Miami mayor pushes back against those who call bitcoin a bad idea


    Miami Mayor Francis Suarez is pushing to make bitcoin a part of his city’s economic future, and in an interview with “Axios on HBO,” he pushed back against the economic orthodoxy of people like Treasury Secretary Janet Yellen who say it’s a bad idea.

    Why it matters: Miami’s inclusion of bitcoin as a way to pay city employees or as part of the city’s emergency cash holdings, as Suarez has proposed, would add legitimacy to the cryptocurrency and further entrench it in the U.S. economic system.
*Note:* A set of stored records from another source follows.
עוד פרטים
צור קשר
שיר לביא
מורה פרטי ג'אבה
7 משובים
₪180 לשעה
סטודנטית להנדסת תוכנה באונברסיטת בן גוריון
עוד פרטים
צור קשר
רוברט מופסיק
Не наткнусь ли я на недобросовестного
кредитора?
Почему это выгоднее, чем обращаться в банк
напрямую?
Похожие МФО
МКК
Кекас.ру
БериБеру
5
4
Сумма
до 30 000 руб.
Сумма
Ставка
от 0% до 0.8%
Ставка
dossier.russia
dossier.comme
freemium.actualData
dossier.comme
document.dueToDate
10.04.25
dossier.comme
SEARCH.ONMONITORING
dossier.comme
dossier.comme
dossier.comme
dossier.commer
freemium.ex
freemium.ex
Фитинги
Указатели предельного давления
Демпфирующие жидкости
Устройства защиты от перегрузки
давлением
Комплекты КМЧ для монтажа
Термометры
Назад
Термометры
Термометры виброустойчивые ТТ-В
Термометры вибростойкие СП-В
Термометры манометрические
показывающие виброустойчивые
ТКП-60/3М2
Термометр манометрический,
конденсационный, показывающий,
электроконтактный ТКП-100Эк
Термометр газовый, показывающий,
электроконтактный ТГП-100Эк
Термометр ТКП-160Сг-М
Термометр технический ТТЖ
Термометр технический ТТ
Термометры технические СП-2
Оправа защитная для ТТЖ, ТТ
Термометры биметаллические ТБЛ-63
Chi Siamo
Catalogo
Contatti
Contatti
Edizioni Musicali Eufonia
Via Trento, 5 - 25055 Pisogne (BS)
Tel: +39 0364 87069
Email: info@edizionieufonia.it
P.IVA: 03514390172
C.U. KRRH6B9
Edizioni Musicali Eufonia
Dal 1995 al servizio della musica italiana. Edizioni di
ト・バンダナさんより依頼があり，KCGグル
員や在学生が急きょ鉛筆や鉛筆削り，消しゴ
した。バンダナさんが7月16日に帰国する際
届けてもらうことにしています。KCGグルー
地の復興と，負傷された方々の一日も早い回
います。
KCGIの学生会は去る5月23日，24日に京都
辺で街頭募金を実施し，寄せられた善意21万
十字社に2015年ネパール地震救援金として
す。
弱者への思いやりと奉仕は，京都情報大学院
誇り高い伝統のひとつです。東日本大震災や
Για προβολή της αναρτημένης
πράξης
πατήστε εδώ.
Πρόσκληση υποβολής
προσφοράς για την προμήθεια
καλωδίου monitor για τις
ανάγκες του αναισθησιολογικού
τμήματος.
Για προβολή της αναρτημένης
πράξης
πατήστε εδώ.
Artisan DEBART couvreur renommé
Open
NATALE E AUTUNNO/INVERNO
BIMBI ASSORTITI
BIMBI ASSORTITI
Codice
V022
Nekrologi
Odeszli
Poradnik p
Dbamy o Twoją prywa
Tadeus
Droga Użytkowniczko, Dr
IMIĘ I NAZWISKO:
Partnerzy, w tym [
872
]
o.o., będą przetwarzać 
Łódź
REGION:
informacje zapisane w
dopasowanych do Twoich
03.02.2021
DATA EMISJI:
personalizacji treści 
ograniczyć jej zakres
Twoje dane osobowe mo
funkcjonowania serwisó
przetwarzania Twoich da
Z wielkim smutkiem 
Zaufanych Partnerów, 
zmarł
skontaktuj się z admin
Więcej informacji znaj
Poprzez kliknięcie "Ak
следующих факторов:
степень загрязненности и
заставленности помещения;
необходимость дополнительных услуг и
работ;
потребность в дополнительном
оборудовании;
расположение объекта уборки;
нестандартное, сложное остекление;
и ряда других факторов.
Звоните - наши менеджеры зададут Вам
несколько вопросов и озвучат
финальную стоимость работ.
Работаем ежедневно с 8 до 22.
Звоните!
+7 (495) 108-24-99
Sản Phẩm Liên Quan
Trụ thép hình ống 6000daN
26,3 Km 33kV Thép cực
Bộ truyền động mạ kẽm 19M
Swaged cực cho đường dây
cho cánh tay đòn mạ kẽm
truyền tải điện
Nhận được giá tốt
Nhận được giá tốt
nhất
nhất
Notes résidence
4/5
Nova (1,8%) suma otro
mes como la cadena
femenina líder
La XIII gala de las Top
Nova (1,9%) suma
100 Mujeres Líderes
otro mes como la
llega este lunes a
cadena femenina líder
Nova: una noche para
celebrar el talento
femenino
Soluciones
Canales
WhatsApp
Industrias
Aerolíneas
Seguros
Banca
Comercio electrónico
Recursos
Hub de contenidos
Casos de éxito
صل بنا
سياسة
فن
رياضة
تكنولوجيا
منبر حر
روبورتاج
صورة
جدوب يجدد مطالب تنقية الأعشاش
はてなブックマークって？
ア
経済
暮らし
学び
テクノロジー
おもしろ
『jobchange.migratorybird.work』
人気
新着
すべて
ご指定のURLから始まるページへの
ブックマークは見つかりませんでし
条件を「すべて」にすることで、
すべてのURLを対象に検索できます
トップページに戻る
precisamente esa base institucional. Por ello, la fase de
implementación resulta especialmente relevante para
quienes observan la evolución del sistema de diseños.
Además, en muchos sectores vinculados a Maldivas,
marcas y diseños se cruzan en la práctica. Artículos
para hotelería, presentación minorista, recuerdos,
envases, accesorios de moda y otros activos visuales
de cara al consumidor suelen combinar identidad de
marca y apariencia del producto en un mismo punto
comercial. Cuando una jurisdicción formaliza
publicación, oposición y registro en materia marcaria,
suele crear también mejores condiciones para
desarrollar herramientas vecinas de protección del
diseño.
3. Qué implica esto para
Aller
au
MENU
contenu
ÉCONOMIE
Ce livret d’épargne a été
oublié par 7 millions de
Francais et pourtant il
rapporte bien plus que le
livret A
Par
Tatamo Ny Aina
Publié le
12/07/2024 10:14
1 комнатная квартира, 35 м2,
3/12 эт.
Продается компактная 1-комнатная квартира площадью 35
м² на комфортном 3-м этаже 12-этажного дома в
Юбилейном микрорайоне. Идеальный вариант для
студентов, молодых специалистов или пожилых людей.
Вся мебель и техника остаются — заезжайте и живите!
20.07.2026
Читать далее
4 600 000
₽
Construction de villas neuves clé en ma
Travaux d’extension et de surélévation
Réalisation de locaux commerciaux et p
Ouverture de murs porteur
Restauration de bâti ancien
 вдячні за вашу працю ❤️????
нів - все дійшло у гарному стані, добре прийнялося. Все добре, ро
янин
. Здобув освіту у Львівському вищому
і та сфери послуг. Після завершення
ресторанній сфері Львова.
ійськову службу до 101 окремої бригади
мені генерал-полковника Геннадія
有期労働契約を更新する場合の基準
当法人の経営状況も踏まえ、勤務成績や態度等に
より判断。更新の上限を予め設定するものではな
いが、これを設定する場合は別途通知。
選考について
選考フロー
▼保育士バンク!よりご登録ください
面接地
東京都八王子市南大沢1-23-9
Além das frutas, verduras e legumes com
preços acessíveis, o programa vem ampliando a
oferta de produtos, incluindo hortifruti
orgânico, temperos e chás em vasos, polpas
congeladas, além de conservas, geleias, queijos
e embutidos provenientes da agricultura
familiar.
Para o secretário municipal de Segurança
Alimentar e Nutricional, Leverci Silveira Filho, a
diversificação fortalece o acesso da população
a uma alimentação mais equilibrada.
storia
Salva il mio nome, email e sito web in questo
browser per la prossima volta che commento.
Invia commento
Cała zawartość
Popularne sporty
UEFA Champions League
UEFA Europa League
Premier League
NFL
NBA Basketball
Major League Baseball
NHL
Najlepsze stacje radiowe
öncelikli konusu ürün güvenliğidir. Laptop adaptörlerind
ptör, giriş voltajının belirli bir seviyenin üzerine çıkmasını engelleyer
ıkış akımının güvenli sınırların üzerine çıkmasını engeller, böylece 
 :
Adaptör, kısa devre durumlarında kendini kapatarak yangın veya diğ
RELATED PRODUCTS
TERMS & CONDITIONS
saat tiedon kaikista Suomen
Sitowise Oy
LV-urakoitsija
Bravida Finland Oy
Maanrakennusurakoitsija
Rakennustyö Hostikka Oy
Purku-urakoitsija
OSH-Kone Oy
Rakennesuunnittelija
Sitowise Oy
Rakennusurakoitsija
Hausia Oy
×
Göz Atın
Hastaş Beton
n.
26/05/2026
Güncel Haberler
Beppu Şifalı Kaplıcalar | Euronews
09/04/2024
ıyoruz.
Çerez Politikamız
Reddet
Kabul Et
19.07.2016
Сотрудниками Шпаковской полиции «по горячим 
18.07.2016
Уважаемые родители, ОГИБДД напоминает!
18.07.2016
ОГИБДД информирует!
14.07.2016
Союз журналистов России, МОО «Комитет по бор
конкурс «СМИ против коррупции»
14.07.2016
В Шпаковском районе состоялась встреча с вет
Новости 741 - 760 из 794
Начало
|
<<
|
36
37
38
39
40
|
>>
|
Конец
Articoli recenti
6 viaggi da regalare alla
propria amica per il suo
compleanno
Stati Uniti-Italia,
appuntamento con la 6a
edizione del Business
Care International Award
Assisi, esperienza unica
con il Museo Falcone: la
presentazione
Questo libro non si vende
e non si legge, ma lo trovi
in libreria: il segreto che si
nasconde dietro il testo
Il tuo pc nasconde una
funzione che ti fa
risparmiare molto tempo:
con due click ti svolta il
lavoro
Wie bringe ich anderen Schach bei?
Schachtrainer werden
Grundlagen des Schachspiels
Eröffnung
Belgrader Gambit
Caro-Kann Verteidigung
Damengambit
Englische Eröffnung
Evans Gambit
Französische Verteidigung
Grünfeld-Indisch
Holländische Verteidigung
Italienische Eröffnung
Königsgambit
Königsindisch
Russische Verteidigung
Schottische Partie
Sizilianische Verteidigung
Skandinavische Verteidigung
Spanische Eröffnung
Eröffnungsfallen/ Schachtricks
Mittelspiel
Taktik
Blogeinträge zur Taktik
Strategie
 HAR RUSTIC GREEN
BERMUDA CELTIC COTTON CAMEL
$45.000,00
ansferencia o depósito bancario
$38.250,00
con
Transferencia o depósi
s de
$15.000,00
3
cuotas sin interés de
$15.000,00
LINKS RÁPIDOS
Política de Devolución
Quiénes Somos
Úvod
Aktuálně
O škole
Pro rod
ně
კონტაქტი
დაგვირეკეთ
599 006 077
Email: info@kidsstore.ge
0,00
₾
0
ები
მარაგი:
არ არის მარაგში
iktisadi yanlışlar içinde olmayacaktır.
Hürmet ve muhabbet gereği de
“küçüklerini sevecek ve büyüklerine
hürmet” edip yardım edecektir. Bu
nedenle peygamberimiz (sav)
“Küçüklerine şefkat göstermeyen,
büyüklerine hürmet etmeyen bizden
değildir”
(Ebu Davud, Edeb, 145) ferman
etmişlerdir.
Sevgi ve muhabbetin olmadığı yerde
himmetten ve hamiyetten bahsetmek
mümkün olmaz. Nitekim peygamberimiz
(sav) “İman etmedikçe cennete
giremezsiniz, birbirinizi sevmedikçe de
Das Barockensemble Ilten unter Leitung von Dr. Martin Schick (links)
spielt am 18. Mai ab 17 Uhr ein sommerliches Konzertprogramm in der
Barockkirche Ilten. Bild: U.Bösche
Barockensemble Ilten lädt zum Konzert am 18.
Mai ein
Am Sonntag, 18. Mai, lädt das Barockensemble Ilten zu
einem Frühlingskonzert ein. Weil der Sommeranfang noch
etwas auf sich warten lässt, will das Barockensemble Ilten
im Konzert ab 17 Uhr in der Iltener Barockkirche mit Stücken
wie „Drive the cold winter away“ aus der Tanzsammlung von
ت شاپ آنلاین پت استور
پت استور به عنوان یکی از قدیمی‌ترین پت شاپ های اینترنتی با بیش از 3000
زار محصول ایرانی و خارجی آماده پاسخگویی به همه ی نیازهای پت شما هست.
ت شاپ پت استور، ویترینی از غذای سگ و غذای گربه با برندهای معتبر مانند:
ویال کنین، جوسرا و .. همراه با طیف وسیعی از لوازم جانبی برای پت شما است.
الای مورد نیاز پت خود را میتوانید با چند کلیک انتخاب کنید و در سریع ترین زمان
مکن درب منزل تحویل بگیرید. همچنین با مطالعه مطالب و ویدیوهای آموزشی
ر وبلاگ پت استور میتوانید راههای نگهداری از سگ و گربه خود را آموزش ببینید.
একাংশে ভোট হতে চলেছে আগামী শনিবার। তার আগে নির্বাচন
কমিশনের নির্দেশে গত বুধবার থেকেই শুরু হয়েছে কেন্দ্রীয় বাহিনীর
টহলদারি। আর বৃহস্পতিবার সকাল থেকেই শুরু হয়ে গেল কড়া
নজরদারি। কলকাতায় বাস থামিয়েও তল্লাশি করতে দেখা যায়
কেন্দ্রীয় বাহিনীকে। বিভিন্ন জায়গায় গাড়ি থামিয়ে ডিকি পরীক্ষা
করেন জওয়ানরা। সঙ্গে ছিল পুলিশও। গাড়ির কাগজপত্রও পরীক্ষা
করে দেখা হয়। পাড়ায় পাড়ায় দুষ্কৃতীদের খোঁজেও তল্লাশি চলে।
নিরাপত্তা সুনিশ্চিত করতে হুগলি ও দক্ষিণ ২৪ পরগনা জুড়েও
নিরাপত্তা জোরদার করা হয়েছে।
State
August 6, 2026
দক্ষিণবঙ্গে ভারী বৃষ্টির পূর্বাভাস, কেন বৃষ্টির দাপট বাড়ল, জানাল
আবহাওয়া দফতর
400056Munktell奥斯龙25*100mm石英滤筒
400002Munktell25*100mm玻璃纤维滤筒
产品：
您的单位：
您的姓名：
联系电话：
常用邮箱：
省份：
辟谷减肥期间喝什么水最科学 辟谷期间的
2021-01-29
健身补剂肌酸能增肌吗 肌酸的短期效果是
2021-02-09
    The big picture: Interest in bitcoin is largely coming from its parabolic price increase over the past year, but also from a rising distrust in government policymakers who have pushed U.S. money supply to extreme and unprecedented levels.

    What he’s saying: “For people who invest in bitcoin, the allure is precisely that: It’s not backed by a central government. So it’s not manipulatable by central government,” Suarez told me during our interview.

    • “Obviously the federal government has the ability and the right to have their currency and to create the kind of policy that they believe will promote American values.”
    • “And then, that’s the beauty of capitalism, people get to decide whether they want to be on one train or on the other one.”

    Local officials have long questioned the wisdom of Washington and the Federal Reserve, but there has been little legitimate effort by major cities to move away from the U.S. dollar. However, it’s a sentiment that’s clearly growing.

    • “You always worry about the devaluation of the dollar, but the devaluation of the dollar is based oftentimes on what the government decides to do,” Suarez says.
    • “It doesn’t happen in a vacuum. It doesn’t just happen. It happens when government takes certain action.”

    Where it stands: Already, Tesla — a trillion-dollar company headed by the world’s richest man — has invested nearly 1/10th of its company’s cash reserves into bitcoin.

    • Meanwhile, companies including Microstrategy, Square and even 151-year-old insurance giant MassMutual are also putting reserves into the completely unregulated asset.

    The last word: Yellen last week called bitcoin “an extremely inefficient way of conducting transactions” and a highly speculative asset.

    • Suarez’s response: “It doesn’t surprise me at all that a Treasury secretary would find a decentralized potential currency … to be hostile to a currency that they control.”